— What you have to do —
For the records below, print the lines from the line with "wrist: (274, 285)" through the line with "pinky tip: (133, 229)" exactly as written; include both end lines and exclude the rest.

— Records provided —
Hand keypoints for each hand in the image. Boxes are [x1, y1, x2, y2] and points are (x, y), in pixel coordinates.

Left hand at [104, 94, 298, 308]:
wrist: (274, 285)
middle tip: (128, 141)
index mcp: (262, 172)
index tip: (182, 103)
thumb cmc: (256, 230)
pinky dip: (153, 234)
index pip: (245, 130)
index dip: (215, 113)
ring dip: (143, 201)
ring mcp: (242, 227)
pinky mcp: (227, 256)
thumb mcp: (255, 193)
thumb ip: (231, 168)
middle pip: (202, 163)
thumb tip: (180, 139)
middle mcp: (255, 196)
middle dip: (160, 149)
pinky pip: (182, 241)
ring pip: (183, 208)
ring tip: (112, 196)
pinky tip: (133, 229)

...

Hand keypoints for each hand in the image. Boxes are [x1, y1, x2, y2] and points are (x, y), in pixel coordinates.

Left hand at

— Output of the exercise —
wrist: (274, 285)
middle tip: (128, 141)
index mcp: (262, 172)
index tip: (182, 103)
thumb cmc: (256, 230)
pinky dip: (153, 234)
index pip: (245, 130)
index dip: (215, 113)
ring dip: (143, 201)
ring mcp: (242, 227)
pinky mcp: (227, 256)
thumb mcp: (255, 193)
thumb ip: (231, 168)
middle pip: (202, 163)
thumb tip: (180, 139)
middle mcp: (255, 196)
middle dip: (160, 149)
pinky pip: (182, 241)
ring pip: (183, 208)
ring tip: (112, 196)
pinky tip: (133, 229)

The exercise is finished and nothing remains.